START Selection

Slaying the Cable Monster: Why HDMI Brands Don't Matter - pwg
http://www.pcmag.com/article2/0,2817,2385272,00.asp

======
bigiain
Is it just me, or does this at the beginning of the article:

"For digital signals like HDMI, as long as there is enough data for the
receiver to put together a picture, it will form. If there isn't, it will just
drop off. While processing artifacts can occur and gaps in the signal can
cause blocky effects or screen blanking, generally an HDMI signal will display
whenever the signal successfully reaches the receiver. Claims that more
expensive cables put forth greater video or audio fidelity are nonsense;"

directly contradict this at the end?

"No one saw any appreciable difference between the $3 cables and the $120
cable, or any of the cables in between. However, we did notice a curious
phenomenon: the screen appeared slightly darker and a bit more saturated when
connected to the Blu-ray player with the Monster Cable 1200 High Definition
Experience Pack cable. The HDTV showed that it was receiving the same 12-bit
color depth information through each cable, so the more-expensive Monster
cable wasn't pushing through more color detail. Again, the difference was
minimal, and could be corrected by calibrating your HDTV."

The contradiction there immediately makes me assume all of their testing
methodology is bogus and any other "facts" they introduce in support of
whatever argument they're trying to make are probably suspect...

I know they're right, and multi hundred dollar Monster Cables are snake-oil,
but I'm also left with the distinct impression that anybody who finds the
Monster Cable's transmission of a digital video signal "curiously darker and
more saturated" has shown themselves to be incapable of convincing anyone that
they know enough about what they're doing to change anybodies opinion. (In
fact I _strongly_ suspect Monster's notoriously evil marketing department have
had a hand n this "review"... How long till we see articles linking to this
saying "Look, even the skeptics who know all the digital domain science can
see the improved picture from our Monster Cable 1200 High Definition
Experience Pack cable!" Notice how strongly brand and product specific that
statement is, it's almost as though it's specifically written for SEO
juice...)

END Selection
START Information shown

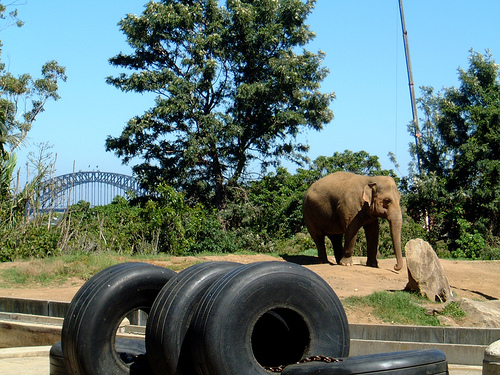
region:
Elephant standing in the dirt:
[303, 172, 403, 271]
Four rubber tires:
[57, 260, 447, 374]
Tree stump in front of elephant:
[403, 235, 453, 306]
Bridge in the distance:
[21, 167, 153, 214]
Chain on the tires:
[271, 349, 342, 368]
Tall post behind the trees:
[394, 0, 431, 234]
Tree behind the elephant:
[106, 2, 336, 233]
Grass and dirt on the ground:
[0, 253, 498, 323]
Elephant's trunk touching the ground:
[390, 210, 405, 275]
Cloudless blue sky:
[0, 0, 498, 192]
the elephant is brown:
[288, 161, 414, 282]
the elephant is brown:
[286, 164, 411, 273]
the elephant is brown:
[283, 157, 405, 281]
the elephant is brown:
[296, 164, 416, 276]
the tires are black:
[37, 247, 339, 373]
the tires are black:
[60, 245, 311, 373]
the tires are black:
[63, 245, 307, 367]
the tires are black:
[63, 250, 289, 362]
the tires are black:
[75, 225, 348, 372]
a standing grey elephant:
[301, 170, 405, 271]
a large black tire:
[193, 260, 351, 372]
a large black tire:
[283, 350, 448, 374]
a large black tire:
[144, 263, 239, 374]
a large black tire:
[61, 260, 176, 374]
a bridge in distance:
[22, 169, 157, 213]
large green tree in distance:
[114, 2, 336, 192]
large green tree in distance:
[408, 46, 498, 242]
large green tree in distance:
[0, 2, 72, 232]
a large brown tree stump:
[402, 236, 453, 302]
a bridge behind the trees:
[20, 173, 141, 209]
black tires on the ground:
[70, 270, 335, 371]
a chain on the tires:
[256, 350, 341, 370]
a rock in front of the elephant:
[400, 237, 451, 298]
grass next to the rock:
[355, 280, 425, 325]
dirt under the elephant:
[300, 250, 485, 290]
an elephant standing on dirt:
[302, 166, 407, 271]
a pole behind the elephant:
[381, 5, 441, 166]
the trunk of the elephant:
[390, 201, 405, 271]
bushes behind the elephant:
[45, 186, 331, 243]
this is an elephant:
[279, 144, 431, 275]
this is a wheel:
[298, 325, 427, 370]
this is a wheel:
[186, 258, 348, 367]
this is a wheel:
[151, 256, 240, 355]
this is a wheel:
[53, 251, 160, 370]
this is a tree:
[121, 4, 311, 231]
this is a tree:
[1, 11, 54, 252]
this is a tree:
[426, 72, 493, 276]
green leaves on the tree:
[181, 90, 247, 131]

END Information shown

Reproduce, word for word, everything in the HDMI cable thread above from "The contradiction there" down to "are probably suspect...".

**Exercise result**
The contradiction there immediately makes me assume all of their testing
methodology is bogus and any other "facts" they introduce in support of
whatever argument they're trying to make are probably suspect...